Re: [PATCH] crypto: arm64/gcm-ce - unroll factors to 4-way interleave of aes and ghash

From: Ard Biesheuvel
Date: Tue Sep 28 2021 - 17:04:17 EST


On Tue, 28 Sept 2021 at 08:27, Eric Biggers <ebiggers@xxxxxxxxxx> wrote:
>
> On Thu, Sep 23, 2021 at 06:30:25AM +0000, XiaokangQian wrote:
> > To improve performance on cores with deep piplines such as A72,N1,
> > implement gcm(aes) using a 4-way interleave of aes and ghash (totally
> > 8 blocks in parallel), which can make full utilize of pipelines rather
> > than the 4-way interleave we used currently. It can gain about 20% for
> > big data sizes such that 8k.
> >
> > This is a complete new version of the GCM part of the combined GCM/GHASH
> > driver, it will co-exist with the old driver, only serve for big data
> > sizes. Instead of interleaving four invocations of AES where each chunk
> > of 64 bytes is encrypted first and then ghashed, the new version uses a
> > more coarse grained approach where a chunk of 64 bytes is encrypted and
> > at the same time, one chunk of 64 bytes is ghashed (or ghashed and
> > decrypted in the converse case).
> >
> > The table below compares the performance of the old driver and the new
> > one on various micro-architectures and running in various modes with
> > various data sizes.
> >
> > | AES-128 | AES-192 | AES-256 |
> > #bytes | 1024 | 1420 | 8k | 1024 | 1420 | 8k | 1024 | 1420 | 8k |
> > -------+------+------+-----+------+------+-----+------+------+-----+
> > A72 | 5.5% | 12% | 25% | 2.2% | 9.5%| 23%| -1% | 6.7%| 19% |
> > A57 |-0.5% | 9.3%| 32% | -3% | 6.3%| 26%| -6% | 3.3%| 21% |
> > N1 | 0.4% | 7.6%|24.5%| -2% | 5% | 22%| -4% | 2.7%| 20% |
> >
> > Signed-off-by: XiaokangQian <xiaokang.qian@xxxxxxx>
>
> Does this pass the self-tests, including the fuzz tests which are enabled by
> CONFIG_CRYPTO_MANAGER_EXTRA_TESTS=y?
>

Please test both little-endian and big-endian. (Note that you don't
need a big-endian user space for this - the self tests are executed
before the rootfs is mounted)

Also, you will have to rebase this onto the latest cryptodev tree,
which carries some changes I made recently to this driver.

Finally, I'd like to discuss whether we really need two separate
drivers here.

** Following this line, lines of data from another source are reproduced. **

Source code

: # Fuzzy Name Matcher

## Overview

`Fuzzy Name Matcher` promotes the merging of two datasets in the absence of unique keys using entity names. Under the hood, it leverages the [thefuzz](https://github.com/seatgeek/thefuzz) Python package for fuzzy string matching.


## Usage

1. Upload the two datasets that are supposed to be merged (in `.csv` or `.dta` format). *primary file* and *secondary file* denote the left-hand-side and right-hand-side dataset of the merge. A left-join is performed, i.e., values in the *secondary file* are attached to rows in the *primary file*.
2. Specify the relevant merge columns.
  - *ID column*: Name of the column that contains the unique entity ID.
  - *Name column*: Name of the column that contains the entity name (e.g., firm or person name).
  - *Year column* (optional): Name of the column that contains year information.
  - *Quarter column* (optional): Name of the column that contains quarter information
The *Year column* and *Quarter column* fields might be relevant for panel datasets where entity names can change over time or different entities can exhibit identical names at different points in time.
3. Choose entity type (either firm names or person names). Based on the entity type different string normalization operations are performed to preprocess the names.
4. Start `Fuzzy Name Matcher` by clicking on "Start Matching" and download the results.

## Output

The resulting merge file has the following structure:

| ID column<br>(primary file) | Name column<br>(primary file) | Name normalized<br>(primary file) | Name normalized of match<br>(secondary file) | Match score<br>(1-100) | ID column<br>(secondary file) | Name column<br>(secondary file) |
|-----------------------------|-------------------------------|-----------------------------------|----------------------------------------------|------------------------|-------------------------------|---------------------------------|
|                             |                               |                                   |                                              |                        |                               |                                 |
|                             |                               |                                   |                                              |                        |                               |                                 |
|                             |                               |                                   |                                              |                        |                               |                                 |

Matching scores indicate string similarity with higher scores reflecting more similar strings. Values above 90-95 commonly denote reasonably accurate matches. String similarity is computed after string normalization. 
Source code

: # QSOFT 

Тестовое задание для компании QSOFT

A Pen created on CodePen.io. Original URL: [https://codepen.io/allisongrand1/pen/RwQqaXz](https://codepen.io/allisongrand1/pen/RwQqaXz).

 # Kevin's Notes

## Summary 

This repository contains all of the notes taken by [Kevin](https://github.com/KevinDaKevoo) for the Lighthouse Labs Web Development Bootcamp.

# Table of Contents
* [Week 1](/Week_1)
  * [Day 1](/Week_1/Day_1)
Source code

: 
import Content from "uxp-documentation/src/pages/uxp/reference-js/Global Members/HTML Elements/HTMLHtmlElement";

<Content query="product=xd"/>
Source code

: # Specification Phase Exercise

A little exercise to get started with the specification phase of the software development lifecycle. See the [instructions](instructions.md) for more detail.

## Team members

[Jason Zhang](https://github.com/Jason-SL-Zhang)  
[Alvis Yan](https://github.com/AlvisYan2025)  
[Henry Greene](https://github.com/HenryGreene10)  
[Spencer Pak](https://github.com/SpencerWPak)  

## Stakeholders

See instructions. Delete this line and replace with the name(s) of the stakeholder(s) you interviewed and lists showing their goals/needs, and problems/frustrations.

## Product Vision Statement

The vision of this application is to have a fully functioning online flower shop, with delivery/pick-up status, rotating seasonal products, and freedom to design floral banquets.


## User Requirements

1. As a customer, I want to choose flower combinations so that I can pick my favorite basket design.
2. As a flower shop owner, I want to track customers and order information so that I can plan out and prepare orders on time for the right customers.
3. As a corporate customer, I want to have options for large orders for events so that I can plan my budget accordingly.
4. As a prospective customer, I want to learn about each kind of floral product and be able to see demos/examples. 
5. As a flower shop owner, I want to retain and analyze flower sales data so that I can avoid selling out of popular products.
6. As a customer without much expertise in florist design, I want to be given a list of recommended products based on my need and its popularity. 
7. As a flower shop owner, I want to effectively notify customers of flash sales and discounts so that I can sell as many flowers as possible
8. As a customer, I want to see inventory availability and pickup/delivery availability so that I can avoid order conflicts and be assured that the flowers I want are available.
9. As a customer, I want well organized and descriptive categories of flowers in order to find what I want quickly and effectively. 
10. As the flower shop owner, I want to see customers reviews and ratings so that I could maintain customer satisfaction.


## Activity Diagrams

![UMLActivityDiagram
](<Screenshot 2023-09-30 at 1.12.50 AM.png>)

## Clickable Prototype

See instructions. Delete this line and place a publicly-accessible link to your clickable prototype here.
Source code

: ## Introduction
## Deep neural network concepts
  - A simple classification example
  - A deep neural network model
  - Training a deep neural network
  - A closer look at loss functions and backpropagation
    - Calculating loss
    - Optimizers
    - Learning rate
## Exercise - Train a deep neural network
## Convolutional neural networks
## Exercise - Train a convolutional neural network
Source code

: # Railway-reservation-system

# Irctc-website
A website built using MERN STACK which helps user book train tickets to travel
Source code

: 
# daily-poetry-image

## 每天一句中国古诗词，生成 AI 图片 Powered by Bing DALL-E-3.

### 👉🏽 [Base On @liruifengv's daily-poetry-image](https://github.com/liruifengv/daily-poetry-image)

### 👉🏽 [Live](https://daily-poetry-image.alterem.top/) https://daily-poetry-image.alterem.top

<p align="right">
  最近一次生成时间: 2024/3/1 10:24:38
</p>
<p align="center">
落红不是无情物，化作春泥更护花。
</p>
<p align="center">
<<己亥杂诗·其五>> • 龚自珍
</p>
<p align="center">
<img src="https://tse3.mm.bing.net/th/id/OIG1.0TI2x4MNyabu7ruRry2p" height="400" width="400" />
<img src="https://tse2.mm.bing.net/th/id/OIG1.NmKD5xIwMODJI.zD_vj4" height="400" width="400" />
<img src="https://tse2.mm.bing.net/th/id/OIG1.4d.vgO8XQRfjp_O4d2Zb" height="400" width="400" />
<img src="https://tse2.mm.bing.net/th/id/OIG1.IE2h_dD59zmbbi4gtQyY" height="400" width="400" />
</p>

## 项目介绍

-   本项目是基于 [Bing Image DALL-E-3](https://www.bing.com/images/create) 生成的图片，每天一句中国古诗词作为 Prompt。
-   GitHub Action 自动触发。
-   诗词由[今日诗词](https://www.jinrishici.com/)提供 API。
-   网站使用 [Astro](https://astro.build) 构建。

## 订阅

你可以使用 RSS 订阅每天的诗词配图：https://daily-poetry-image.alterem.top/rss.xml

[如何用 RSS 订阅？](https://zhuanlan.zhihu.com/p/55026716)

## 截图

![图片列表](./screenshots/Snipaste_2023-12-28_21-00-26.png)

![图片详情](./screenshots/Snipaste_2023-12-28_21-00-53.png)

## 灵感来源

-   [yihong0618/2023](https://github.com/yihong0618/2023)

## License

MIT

The 1k data point is not as relevant as the other ones,
which show a worthwhile speedup for all micro architectures and data
sizes (although I will give this a spin on TX2 myself when I have the
chance)

*If* we switch to this implementation completely, I would like to keep
the improvement I added recently to the decrypt path to compare the
tag using SIMD code, rather than copying it out and using memcmp().
Could you look into adopting this for this version as well?

--
Ard.